Marie-Élise Samson, agronome
Marie-Élise Samson, agronome

La façon dont on cultive le sol n’est pas étrangère à ce phénomène. Plus que la végétation ou l’atmosphère, les sols possèdent les plus grands stocks de carbone de la biosphère terrestre avec 2 400 milliards de tonnes, dont 20 % sont concentrés dans les prairies. « Lorsqu’une prairie fait place à une culture annuelle, une partie importante du carbone contenu dans le sol est minéralisée et relâchée dans l’atmosphère sous forme de CO2, explique Denis Angers, chercheur à la retraite chez Agriculture et Agroalimentaire Canada et spécialiste en gestion et conservation des sols. En sachant que les sols sous prairies contiennent de 20 à 30 % plus de carbone que ceux sous cultures annuelles, cela représente une différence significative à l’échelle globale. »

Une grande capacité de captage

Mais comment expliquer cet écart entre la capacité de stockage entre les sols sous prairies et sous cultures annuelles? « Le carbone stocké dans le sol provient des végétaux via la photosynthèse. Les plantes pérennes ont de meilleures capacités de fixer le CO2 essentiellement parce qu’elles recouvrent le sol plus longtemps et plus densément que les cultures annuelles, résume Denis Angers. Par évolution, ces plantes vivaces ont aussi la capacité de transférer une grande partie du ­carbone vers leur système racinaire. »

Enfin, le maintien de stocks élevés de carbone dans les sols sous prairies est également attribuable à la faible fréquence de travail du sol dans la rotation des cultures. 

Ainsi, la capacité de captage de carbone d’un champ de soya aux entre-rangs dénudés, sans culture de couverture ni culture automnale, est très faible comparativement à une prairie composée de plusieurs espèces fourragères.

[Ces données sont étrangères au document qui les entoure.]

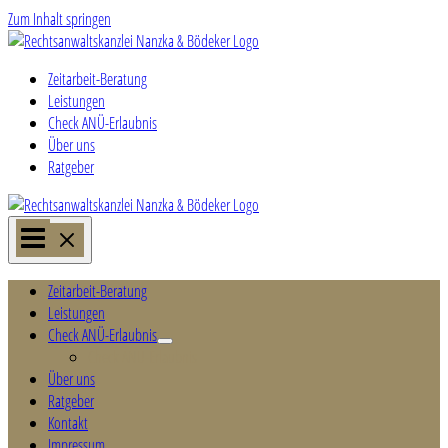
Zum Inhalt springen
Zeitarbeit-Beratung
Leistungen
Check ANÜ-Erlaubnis
Über uns
Ratgeber
Zeitarbeit-Beratung
Leistungen
Check ANÜ-Erlaubnis
Check ANÜ-Erlaubnis
Über uns
Ratgeber
Kontakt
Impressum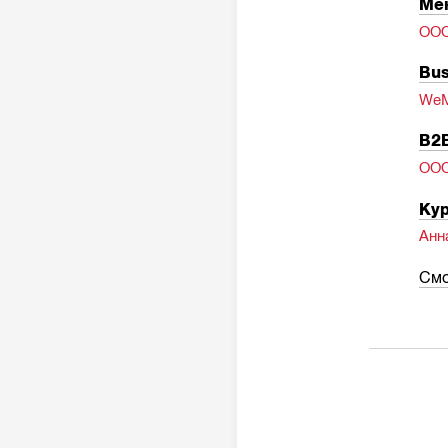
Ме
ОО
Bus
WeM
B2B
ОО
Кур
Анн
Смо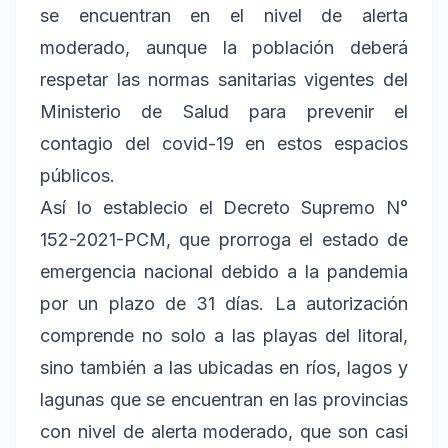
se encuentran en el nivel de alerta
moderado, aunque la población deberá
respetar las normas sanitarias vigentes del
Ministerio de Salud para prevenir el
contagio del covid-19 en estos espacios
públicos.
Así lo establecio el Decreto Supremo N°
152-2021-PCM, que prorroga el estado de
emergencia nacional debido a la pandemia
por un plazo de 31 días. La autorización
comprende no solo a las playas del litoral,
sino también a las ubicadas en ríos, lagos y
lagunas que se encuentran en las provincias
con nivel de alerta moderado, que son casi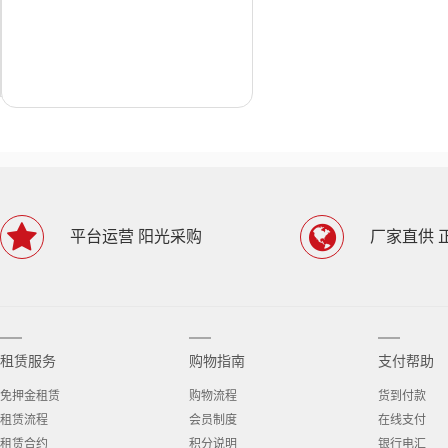
平台运营 阳光采购
厂家直供 
租赁服务
购物指南
支付帮助
免押金租赁
购物流程
货到付款
租赁流程
会员制度
在线支付
租赁合约
积分说明
银行电汇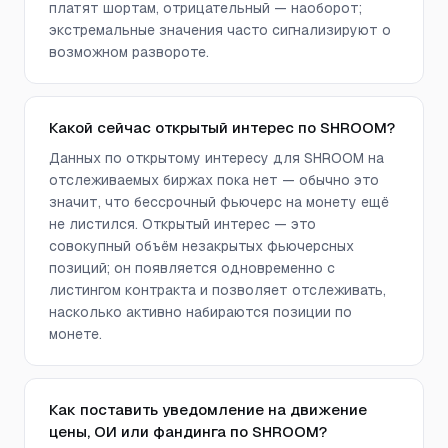
платят шортам, отрицательный — наоборот;
экстремальные значения часто сигнализируют о
возможном развороте.
Какой сейчас открытый интерес по SHROOM?
Данных по открытому интересу для SHROOM на
отслеживаемых биржах пока нет — обычно это
значит, что бессрочный фьючерс на монету ещё
не листился. Открытый интерес — это
совокупный объём незакрытых фьючерсных
позиций; он появляется одновременно с
листингом контракта и позволяет отслеживать,
насколько активно набираются позиции по
монете.
Как поставить уведомление на движение
цены, ОИ или фандинга по SHROOM?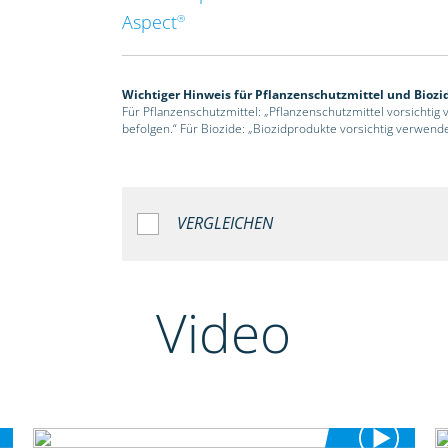
Aspect
®
Wichtiger Hinweis für Pflanzenschutzmittel und Biozi
Für Pflanzenschutzmittel: „Pflanzenschutzmittel vorsichtig
befolgen.“ Für Biozide: „Biozidprodukte vorsichtig verwend
VERGLEICHEN
Video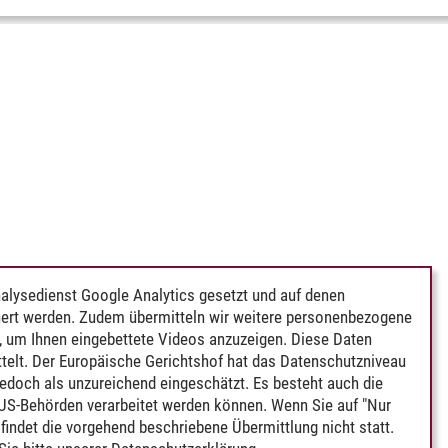
alysedienst Google Analytics gesetzt und auf denen
ert werden. Zudem übermitteln wir weitere personenbezogene
 um Ihnen eingebettete Videos anzuzeigen. Diese Daten
telt. Der Europäische Gerichtshof hat das Datenschutzniveau
edoch als unzureichend eingeschätzt. Es besteht auch die
 US-Behörden verarbeitet werden können. Wenn Sie auf "Nur
indet die vorgehend beschriebene Übermittlung nicht statt.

Réintégrer les cultures fourragères

À ce chapitre, les terres agricoles au Québec ont connu une baisse importante de leurs stocks de carbone au cours des 50 dernières années, principalement en raison de l’abandon des prairies associées aux fermes laitières en faveur des cultures annuelles. « À l’heure actuelle, les sols agricoles au Québec relâchent plus de carbone qu’ils n’en captent. Cela s’est traduit à long terme par une diminution de la matière organique dans les sols, une perte de fertilité et des problématiques d’érosion », constate Marie-Élise Samson, agronome et candidate au doctorat en conservation des sols à l’Université Laval, qui donnait une conférence sur le sujet au Symposium Sols Vivants en avril dernier.

Pourtant, le climat de la planète aurait bien besoin de ces prairies. L’Initiative 4 pour 1000, un regroupement international d’acteurs publics et privés, considère qu’un taux de croissance annuel de 0,4 % des stocks de carbone du sol dans les premiers 30 à 40 cm de sol suffirait à réduire de manière significative dans l’atmosphère la concentration de CO2 liée aux activités humaines. 

À moins d’un revirement spectaculaire, les cultures annuelles sont là pour rester dans nos campagnes. « Cependant, il y a moyen de couvrir le sol plus longtemps et plus densément dans les cultures annuelles que ce soit par le biais de cultures de couverture, de cultures intercalaires ou d’engrais verts, fait valoir Marie-Élise Samson. Avec ces ­pratiques, les producteurs peuvent améliorer la santé des sols, tout en contribuant à la lutte aux changements climatiques. »

Qui plus est, l’intégration de cultures de couvertures dans ses rotations peut conférer au sol une plus grande résilience face aux aléas climatiques et peut avoir un effet bénéfique sur le rendement des cultures annuelles. Par exemple, l’utilisation de légumineuses en culture de couverture peut être avantageuse l’année précédent une culture exigeante en azote comme le maïs.

« Évidemment, la rotation entre cultures de ­couverture et cultures annuelles doit se faire de façon intelligente pour éviter que cela devienne un vecteur de maladies, mais bien planifiée et avec les bonnes connaissances, on peut obtenir plusieurs gains avec de faibles risques au niveau du rendement et peu d’investissements », ­souligne l’agronome.